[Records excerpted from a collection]
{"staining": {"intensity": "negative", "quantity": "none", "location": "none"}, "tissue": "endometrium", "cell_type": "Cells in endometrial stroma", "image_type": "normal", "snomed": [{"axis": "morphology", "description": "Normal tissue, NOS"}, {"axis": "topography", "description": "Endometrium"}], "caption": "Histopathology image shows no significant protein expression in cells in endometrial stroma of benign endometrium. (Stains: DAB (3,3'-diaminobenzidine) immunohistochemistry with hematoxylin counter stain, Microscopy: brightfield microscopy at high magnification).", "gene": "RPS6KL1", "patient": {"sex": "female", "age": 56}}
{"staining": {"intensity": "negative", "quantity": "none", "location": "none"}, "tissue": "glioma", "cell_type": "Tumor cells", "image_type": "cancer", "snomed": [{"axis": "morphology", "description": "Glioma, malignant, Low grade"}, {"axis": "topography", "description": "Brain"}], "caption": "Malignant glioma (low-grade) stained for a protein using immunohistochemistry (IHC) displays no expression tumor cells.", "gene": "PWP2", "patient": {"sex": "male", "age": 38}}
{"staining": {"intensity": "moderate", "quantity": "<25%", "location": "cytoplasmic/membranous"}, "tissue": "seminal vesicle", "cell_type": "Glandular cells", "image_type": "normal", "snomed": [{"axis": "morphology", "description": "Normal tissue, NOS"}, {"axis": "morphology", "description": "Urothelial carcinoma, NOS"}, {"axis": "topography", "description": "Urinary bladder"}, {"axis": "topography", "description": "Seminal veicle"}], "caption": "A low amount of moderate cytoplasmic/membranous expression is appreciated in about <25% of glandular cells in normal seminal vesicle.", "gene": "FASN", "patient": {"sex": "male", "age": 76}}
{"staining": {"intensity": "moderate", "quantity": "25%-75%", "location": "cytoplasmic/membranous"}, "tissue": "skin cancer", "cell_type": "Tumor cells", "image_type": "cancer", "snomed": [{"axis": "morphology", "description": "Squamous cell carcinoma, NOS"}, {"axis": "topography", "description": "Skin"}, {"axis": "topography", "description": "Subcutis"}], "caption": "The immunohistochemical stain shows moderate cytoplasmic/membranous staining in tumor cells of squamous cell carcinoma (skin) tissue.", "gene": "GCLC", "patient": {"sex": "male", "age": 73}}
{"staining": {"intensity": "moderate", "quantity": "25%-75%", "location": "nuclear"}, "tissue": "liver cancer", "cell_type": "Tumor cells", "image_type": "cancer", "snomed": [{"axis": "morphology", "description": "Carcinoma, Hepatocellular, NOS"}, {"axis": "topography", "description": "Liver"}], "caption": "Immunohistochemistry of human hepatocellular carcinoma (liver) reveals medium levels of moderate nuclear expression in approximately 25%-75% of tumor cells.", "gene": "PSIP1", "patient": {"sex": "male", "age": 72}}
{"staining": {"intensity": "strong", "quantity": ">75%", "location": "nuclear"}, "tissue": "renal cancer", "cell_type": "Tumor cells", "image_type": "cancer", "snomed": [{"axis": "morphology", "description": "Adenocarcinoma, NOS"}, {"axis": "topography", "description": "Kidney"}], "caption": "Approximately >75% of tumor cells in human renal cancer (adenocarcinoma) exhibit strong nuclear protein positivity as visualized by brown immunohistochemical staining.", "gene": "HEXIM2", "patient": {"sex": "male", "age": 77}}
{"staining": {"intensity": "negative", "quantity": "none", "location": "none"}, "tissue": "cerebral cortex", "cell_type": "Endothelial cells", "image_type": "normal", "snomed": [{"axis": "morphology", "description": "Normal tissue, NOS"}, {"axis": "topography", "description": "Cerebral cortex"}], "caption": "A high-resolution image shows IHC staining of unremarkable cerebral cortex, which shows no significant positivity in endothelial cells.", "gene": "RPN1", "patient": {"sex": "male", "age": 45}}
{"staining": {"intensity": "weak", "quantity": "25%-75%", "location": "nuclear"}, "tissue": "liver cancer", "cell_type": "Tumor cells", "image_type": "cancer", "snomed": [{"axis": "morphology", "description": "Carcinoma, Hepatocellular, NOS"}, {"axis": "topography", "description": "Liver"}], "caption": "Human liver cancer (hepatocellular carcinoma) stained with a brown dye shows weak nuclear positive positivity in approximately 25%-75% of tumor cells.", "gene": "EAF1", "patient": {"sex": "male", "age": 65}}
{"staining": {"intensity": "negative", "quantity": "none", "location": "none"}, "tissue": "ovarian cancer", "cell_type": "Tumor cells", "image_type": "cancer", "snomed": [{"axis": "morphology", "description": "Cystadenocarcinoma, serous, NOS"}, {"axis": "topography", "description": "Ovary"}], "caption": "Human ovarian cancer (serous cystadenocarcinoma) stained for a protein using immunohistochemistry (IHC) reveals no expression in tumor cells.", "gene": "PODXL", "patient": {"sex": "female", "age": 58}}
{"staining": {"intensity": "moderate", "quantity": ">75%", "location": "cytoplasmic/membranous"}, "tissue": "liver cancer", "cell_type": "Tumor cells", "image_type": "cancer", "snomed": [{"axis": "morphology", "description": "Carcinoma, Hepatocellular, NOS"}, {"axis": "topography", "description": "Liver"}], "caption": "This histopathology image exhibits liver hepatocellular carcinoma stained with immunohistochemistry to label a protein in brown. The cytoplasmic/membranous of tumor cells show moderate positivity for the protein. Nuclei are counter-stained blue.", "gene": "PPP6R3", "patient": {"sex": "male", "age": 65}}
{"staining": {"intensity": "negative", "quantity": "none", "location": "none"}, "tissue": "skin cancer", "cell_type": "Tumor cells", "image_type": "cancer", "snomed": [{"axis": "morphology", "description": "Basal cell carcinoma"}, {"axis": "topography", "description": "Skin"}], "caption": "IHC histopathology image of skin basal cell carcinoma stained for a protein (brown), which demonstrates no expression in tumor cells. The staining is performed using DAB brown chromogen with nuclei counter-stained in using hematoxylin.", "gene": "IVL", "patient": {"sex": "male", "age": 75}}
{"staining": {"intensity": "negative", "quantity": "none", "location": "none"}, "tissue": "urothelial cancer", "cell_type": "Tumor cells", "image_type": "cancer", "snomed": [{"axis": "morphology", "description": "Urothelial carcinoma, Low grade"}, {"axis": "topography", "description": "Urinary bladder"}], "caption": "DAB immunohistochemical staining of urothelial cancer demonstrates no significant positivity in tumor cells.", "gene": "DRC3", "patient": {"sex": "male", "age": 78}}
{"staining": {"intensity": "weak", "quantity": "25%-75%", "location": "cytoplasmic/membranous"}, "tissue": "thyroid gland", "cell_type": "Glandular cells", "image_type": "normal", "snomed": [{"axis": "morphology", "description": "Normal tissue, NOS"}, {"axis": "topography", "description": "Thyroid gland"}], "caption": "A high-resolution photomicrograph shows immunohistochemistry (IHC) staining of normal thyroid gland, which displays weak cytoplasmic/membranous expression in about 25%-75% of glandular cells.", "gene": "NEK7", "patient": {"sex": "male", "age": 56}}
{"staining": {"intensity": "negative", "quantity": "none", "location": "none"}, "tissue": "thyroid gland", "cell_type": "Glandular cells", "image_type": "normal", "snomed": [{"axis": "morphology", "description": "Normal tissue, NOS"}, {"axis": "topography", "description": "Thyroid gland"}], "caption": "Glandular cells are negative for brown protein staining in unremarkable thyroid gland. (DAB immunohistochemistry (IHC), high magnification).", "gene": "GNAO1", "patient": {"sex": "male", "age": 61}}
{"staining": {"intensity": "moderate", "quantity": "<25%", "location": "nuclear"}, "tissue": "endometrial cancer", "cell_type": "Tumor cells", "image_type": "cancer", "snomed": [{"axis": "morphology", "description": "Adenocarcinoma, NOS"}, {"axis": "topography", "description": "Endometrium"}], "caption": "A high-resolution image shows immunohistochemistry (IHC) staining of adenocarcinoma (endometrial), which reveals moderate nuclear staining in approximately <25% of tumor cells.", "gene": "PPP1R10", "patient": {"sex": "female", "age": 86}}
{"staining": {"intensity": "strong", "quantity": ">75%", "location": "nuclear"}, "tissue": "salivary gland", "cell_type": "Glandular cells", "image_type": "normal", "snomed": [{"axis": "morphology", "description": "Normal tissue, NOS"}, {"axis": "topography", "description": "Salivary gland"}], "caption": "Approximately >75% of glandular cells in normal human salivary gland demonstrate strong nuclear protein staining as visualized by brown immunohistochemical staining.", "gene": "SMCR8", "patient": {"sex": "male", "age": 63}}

Exercise brief:
Lines from the beginning of the data above through the line containing "glioma (low-grade) stained" are to be returned exactly, and no others.

Response area:
{"staining": {"intensity": "negative", "quantity": "none", "location": "none"}, "tissue": "endometrium", "cell_type": "Cells in endometrial stroma", "image_type": "normal", "snomed": [{"axis": "morphology", "description": "Normal tissue, NOS"}, {"axis": "topography", "description": "Endometrium"}], "caption": "Histopathology image shows no significant protein expression in cells in endometrial stroma of benign endometrium. (Stains: DAB (3,3'-diaminobenzidine) immunohistochemistry with hematoxylin counter stain, Microscopy: brightfield microscopy at high magnification).", "gene": "RPS6KL1", "patient": {"sex": "female", "age": 56}}
{"staining": {"intensity": "negative", "quantity": "none", "location": "none"}, "tissue": "glioma", "cell_type": "Tumor cells", "image_type": "cancer", "snomed": [{"axis": "morphology", "description": "Glioma, malignant, Low grade"}, {"axis": "topography", "description": "Brain"}], "caption": "Malignant glioma (low-grade) stained for a protein using immunohistochemistry (IHC) displays no expression tumor cells.", "gene": "PWP2", "patient": {"sex": "male", "age": 38}}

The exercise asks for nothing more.